Bisnis.com, JAKARTA — Harga minyak mentah terpantau menguat tipis di tengah sikap investor yang mempertimbangkan data permintaan bensin yang kuat dari Amerika Serikat dan serangan kapal di Laut Merah, di tengah ancaman tarif tembaga dari Presiden AS Donald Trump.
Melansir Reuters pada Kamis (10/7/2025), harga minyak berjangka jenis Brent tercatat menguat tipis 4 sen atau 0,06% ke level US$70,19 per barel. Sementara itu, harga minyak jenis West Texas Intermediate (WTI) naik 5 sen atau 0,07% menjadi US$68,38 per barel.
Pergerakan harga minyak salah satunya dipengaruhi oleh rilis data permintaan di AS. Berdasarkan laporan Energy Information Administration (EIA), stok minyak mentah AS meningkat 7,1 juta barel menjadi 426 juta barel dalam sepekan yang berakhir 4 Juli 2025.
Angka tersebut jauh dari ekspektasi pasar yang memperkirakan penurunan 2,1 juta barel. Sebaliknya, stok bensin dan distilat menurun, seiring lonjakan permintaan bahan bakar. Permintaan bensin melonjak 6% menjadi 9,2 juta barel per hari, menurut data EIA.
“Permintaan tampaknya masih solid dan belum menunjukkan tanda-tanda melambat,” ujar Phil Flynn, Analis Senior di Price Futures Group.
Setelah beberapa bulan relatif tenang, serangan kembali terjadi di Laut Merah, salah satu jalur pelayaran utama dunia. Tim penyelamat berhasil menemukan enam awak kapal dalam kondisi selamat, sementara 15 lainnya masih hilang akibat serangan yang diklaim dilakukan oleh milisi Houthi yang didukung Iran. Dua kapal dilaporkan tenggelam dalam serangan pekan ini.
Baca Juga
Harga minyak juga terdorong oleh proyeksi EIA yang memperkirakan bahwa produksi minyak AS pada 2025 akan lebih rendah dari perkiraan sebelumnya, seiring turunnya harga yang membuat produsen domestik mengerem aktivitas eksplorasi.

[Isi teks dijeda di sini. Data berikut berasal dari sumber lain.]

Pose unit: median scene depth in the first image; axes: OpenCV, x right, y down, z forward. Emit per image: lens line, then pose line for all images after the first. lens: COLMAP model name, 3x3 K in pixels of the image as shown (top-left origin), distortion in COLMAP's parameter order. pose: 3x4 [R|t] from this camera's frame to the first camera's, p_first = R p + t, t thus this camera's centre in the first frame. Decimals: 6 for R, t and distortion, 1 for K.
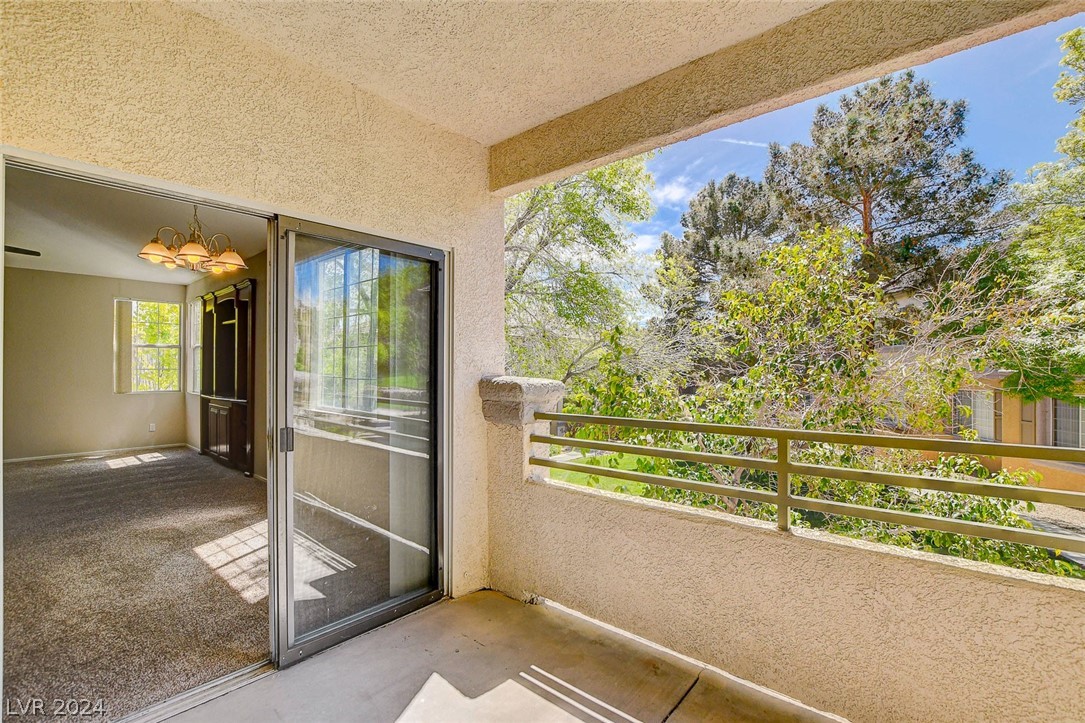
lens RADIAL K [[479.9, 0, 543.1], [0, 479.9, 364.9], [0, 0, 1]] dist [-0.041004, 0.007730]
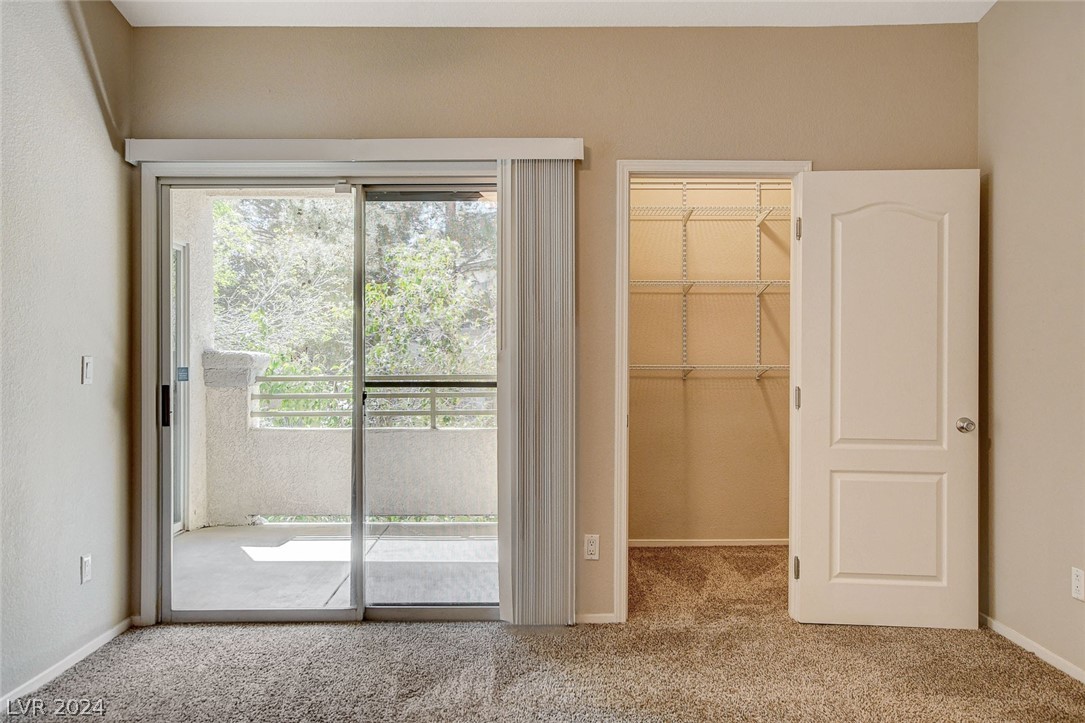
lens RADIAL K [[837.5, 0, 542.5], [0, 837.5, 361.5], [0, 0, 1]] dist [-0.001162, -0.000430]
pose [[0.746406, -0.004675, 0.665475, -0.922196], [-0.001440, 0.999962, 0.008641, 0.036054], [-0.665490, -0.007408, 0.746370, -1.181057]]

Pada Selasa, Presiden Trump mengumumkan rencana pengenaan tarif 50% atas impor tembaga, sebagai bagian dari strategi untuk memperkuat produksi dalam negeri logam penting yang digunakan pada kendaraan listrik, peralatan militer, jaringan listrik, dan berbagai barang konsumen.
Trump menyampaikan kebijakan itu bersamaan dengan penundaan tenggat pemberlakuan sejumlah tarif baru menjadi 1 Agustus 2025, memberi peluang bagi mitra dagang utama untuk menyelesaikan negosiasi. Namun, ketidakpastian masih membayangi potensi kesepakatan.
Sementara itu, blok produsen OPEC+ dilaporkan akan kembali menaikkan pasokan secara signifikan pada September, menyusul pencabutan pemangkasan produksi sukarela oleh delapan negara anggota dan penyesuaian kuota produksi Uni Emirat Arab (UEA).
Pada Sabtu lalu, OPEC+ telah menyetujui penambahan pasokan sebesar 548.000 barel per hari untuk Agustus. “Harga minyak tetap mengejutkan kuat di tengah percepatan peningkatan pasokan dari OPEC+,” ujar Suvro Sarkar, kepala tim sektor energi di DBS Bank.
Menteri Energi UEA Suhail al-Mazrouei menegaskan bahwa pasar minyak global masih mampu menyerap tambahan pasokan tanpa penumpukan inventori.
“Bahkan dengan kenaikan pasokan selama beberapa bulan terakhir, kita belum melihat lonjakan besar dalam stok. Itu artinya pasar memang membutuhkan tambahan pasokan tersebut,” ujarnya.